### [Excerpt]
################

‘It Chapter 2’ Review: The Horror Epic Concludes With A Bang!


Logan Gaertner, Contributor

Twenty-seven years have passed. Our beloved Losers are now adults, living their lives away from their childhood trauma until they receive that dreaded phone call.

And it all comes floating back. Our characters realize that that trauma and those flaws never truly left them.

“Sometimes we are what we wish we could forget.”

This thematic throughline was handled perfectly. Each and every one of our characters have a number of great moments to shine and to further emphasize how much, or how very little, their lives have changed since that summer in ‘89. Derry certainly hasn’t changed much since they were children; the grotesque adults that have survived the horrors of this town for all of these years are still there. Everything has changed, but also nothing has changed. The whole ordeal made for a very effective experience, and in many forms, was a wonderful way to wrap up this half of the story.

The adult cast is fantastic, and each one of the actors completely loses themselves behind their respective characters. Their chemistry is on point, and it is easy to believe that these were the same characters we all fell in love with from Chapter One. Bill Skarsgard continues to prove that Pennywise is of the same calibre as Freddy Krueger and Michael Myers when discussing horror icons. He is excellent, and is clearly having a lot of fun invoking fear out of not only the characters on screen, but also those of us sitting in the audience. 

Teach Grant does a solid job as an adult Henry Bowers although his involvement didn’t feel completely necessary, other than to emphasize the fact that these characters are confronting their childhood trauma. He is tied directly to that; otherwise, he maybe could have been removed from the movie entirely. There was not a single weak link when it came to the performances.

I was worried going into this that I wasn’t going to be nearly as invested because this portion of the story is less focused on the coming of age charm and instead  focused on these characters all grown up. That was certainly the case for the 1990 miniseries (which has aged so poorly it’s almost laughably bad), but here it was a pleasant surprise how enrapturing the adult portions were. The kids are not completely absent, though, and their inclusion through flashbacks really enhanced the story and circumstances for the adult counterparts (although some of the de-aging on Richie was distracting. It was not Tarkin from levels of distracting, but it was something I noticed). Also, this half of the story, when it comes to the source material, gets weird, and this movie doesn’t shy away from that at all. It is very unapologetic in how crazy and odd the situation and the threat gets, and in many instances just has a ton of fun with it.

################

### [Information shown]
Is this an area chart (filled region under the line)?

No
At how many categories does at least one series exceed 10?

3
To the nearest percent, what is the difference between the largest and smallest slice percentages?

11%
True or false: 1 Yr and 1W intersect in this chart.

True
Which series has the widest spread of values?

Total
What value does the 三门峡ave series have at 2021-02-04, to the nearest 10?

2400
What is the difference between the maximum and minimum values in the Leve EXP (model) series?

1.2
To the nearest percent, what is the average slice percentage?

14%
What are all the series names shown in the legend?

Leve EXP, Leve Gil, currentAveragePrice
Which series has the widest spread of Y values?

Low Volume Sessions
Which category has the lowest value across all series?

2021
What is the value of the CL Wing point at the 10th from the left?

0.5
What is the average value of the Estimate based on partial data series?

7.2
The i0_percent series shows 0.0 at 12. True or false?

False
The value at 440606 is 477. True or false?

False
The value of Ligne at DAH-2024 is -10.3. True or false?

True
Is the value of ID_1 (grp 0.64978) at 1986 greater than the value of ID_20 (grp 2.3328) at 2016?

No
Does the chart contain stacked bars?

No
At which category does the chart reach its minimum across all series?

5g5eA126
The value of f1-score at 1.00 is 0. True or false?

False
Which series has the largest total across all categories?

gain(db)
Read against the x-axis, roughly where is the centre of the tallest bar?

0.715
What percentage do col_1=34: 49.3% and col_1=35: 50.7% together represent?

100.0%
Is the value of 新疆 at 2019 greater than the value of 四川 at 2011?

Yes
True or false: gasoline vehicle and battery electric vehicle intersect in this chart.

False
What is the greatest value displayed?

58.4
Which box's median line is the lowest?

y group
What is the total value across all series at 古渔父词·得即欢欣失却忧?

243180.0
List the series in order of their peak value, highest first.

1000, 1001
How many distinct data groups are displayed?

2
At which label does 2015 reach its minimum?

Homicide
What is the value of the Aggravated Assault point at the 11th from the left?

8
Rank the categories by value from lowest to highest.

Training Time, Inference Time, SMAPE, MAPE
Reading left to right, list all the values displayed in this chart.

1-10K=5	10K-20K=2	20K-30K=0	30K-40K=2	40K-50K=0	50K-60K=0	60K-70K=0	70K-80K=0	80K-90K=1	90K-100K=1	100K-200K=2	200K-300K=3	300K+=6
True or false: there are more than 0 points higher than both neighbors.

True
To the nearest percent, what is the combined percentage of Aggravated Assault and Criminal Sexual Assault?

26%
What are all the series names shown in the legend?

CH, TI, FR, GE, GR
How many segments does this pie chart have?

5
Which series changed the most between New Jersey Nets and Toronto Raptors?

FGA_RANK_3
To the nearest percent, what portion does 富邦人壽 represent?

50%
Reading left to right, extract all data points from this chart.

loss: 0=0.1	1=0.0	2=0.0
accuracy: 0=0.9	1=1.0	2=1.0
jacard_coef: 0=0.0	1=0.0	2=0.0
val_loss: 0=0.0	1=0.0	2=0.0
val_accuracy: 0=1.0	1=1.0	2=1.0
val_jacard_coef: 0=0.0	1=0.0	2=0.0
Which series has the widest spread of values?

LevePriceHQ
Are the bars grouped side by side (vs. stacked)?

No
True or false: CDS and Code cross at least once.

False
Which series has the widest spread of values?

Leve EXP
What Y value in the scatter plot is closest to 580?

################

### [Assignment A]
Quote everything from "Twenty-seven years have" down to "truly left them." in the It Chapter 2 review.
### [Assignment B]
Can you condense the paragraph of the It Chapter 2 review that begins "Teach Grant does a solid job" into a shorter version that keeps its main points?
You can set the records aside; nothing here depends on them.

### [Your solution A]
Twenty-seven years have passed. Our beloved Losers are now adults, living their lives away from their childhood trauma until they receive that dreaded phone call.

And it all comes floating back. Our characters realize that that trauma and those flaws never truly left them.

### [Your solution B]
Teach Grant is solid as the adult Henry Bowers. The character feels unnecessary except to stress that the Losers are facing their childhood trauma, and he might otherwise have been cut. None of the performances was weak.